[PATCH] drm/amdgpu: csa_vaddr should not larger than AMDGPU_GMC_HOLE_START

Thu Jan 17 08:04:41 UTC 2019

Hi Christian

I believe Wentao can fix the issue we it by below step:

  1.  Return Virtual_address_max (UMD use it) to HOLE_START – RESERVED_SIZE
  2.  [optional] Still Keep virtual_address_offset to RESERVED_SIZE (current way, I think it’s because previously we put CSA in 0 --> RESERVED_SIZE space)
  3.  Put CSA in HOLE_START – RESERVED_SIZE  ==> HOLE_START (it’s current design)

I don’t get where above scheme is not correct … can you give more explain for the GMC_HOLE_START ?

e.g.

  1.  why you set GMC_HOLE_START to 0x8’000’0000’0000 (half size of MAX of 48bit address space) ? is it for HSA purpose to make sure GPU address can also be used for CPU address ?
  2.  now MAX_PFN is 1’000’0000’0000, do you need to change GMC_HOLE_START ?

thanks
we need some catch up

/Monk

From: amd-gfx <amd-gfx-bounces at lists.freedesktop.org> On Behalf Of Koenig, Christian
Sent: Thursday, January 17, 2019 3:39 PM
To: Lou, Wentao <Wentao.Lou at amd.com>; Liu, Monk <Monk.Liu at amd.com>; amd-gfx at lists.freedesktop.org; Zhu, Rex <Rex.Zhu at amd.com>
Cc: Deng, Emily <Emily.Deng at amd.com>
Subject: Re: [PATCH] drm/amdgpu: csa_vaddr should not larger than AMDGPU_GMC_HOLE_START

Am 17.01.19 um 04:17 schrieb Lou, Wentao:
Hi Christian,

Your solution as:
addr = (max_pfn - (AMDGPU_VA_RESERVED_SIZE >> AMDGPU_PAGE_SHIFT)) << AMDGPU_PAGE_SHIFT;
now max_pfn = 0x10 0000 0000, AMDGPU_VA_RESERVED_SIZE = 0x10 0000, AMDGPU_PAGE_SHIFT = 12
Still got addr = 0xFFFF FFF0 0000, which would cause ring gfx timeout.

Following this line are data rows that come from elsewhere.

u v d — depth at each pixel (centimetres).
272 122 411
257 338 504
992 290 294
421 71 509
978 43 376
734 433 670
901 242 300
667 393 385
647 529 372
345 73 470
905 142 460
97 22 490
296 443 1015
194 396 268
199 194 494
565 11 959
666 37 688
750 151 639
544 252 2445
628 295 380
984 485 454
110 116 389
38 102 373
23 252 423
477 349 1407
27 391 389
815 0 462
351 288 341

But 0xFFFF FFF0 0000 is the correct address, if that is causing a problem then there is a bug somewhere else.

Please try to use AMDGPU_GMC_HOLE_START-AMDGPU_VA_RESERVED_SIZE as well. Does that work?

Before commit 1bf621c42137926ac249af761c0190a9258aa0db, vm_size was 32GB, and csa_addr was under AMDGPU_GMC_HOLE_START.

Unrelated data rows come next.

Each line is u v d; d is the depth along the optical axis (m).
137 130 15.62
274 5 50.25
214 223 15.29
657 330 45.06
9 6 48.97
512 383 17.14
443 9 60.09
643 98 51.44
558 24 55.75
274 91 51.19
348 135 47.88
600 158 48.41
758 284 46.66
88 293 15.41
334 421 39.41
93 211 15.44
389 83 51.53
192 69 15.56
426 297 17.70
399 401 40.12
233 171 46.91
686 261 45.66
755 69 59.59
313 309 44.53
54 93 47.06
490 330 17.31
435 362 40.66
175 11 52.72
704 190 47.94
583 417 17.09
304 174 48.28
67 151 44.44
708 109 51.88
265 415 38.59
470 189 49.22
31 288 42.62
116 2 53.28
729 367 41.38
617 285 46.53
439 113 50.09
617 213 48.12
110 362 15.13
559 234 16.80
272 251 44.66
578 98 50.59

Wait a second why was the vm_size 32GB? This is on a Vega10 isn't it?

I didn’t understand why csa_addr need to be above AMDGPU_GMC_HOLE_START now.

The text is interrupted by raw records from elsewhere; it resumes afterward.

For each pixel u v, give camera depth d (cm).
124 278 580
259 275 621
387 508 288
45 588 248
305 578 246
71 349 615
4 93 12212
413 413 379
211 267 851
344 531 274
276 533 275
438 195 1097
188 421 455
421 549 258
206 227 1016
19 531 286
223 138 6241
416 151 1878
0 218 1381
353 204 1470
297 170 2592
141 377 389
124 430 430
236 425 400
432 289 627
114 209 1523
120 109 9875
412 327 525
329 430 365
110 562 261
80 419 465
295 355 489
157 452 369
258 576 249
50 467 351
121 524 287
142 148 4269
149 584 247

On Vega10 the lower range, e.g. everything below AMDGPU_GMC_HOLE_START is reserved for SVA.

Regards,
Christian.

Thanks.

BR,
Wentao

From: Koenig, Christian <Christian.Koenig at amd.com><mailto:Christian.Koenig at amd.com>
Sent: Wednesday, January 16, 2019 5:48 PM
To: Lou, Wentao <Wentao.Lou at amd.com><mailto:Wentao.Lou at amd.com>; Liu, Monk <Monk.Liu at amd.com><mailto:Monk.Liu at amd.com>; amd-gfx at lists.freedesktop.org<mailto:amd-gfx at lists.freedesktop.org>; Zhu, Rex <Rex.Zhu at amd.com><mailto:Rex.Zhu at amd.com>
Cc: Deng, Emily <Emily.Deng at amd.com><mailto:Emily.Deng at amd.com>
Subject: Re: [PATCH] drm/amdgpu: csa_vaddr should not larger than AMDGPU_GMC_HOLE_START

Hi Wentao,

well the problem is you don't seem to understand how the hardware works.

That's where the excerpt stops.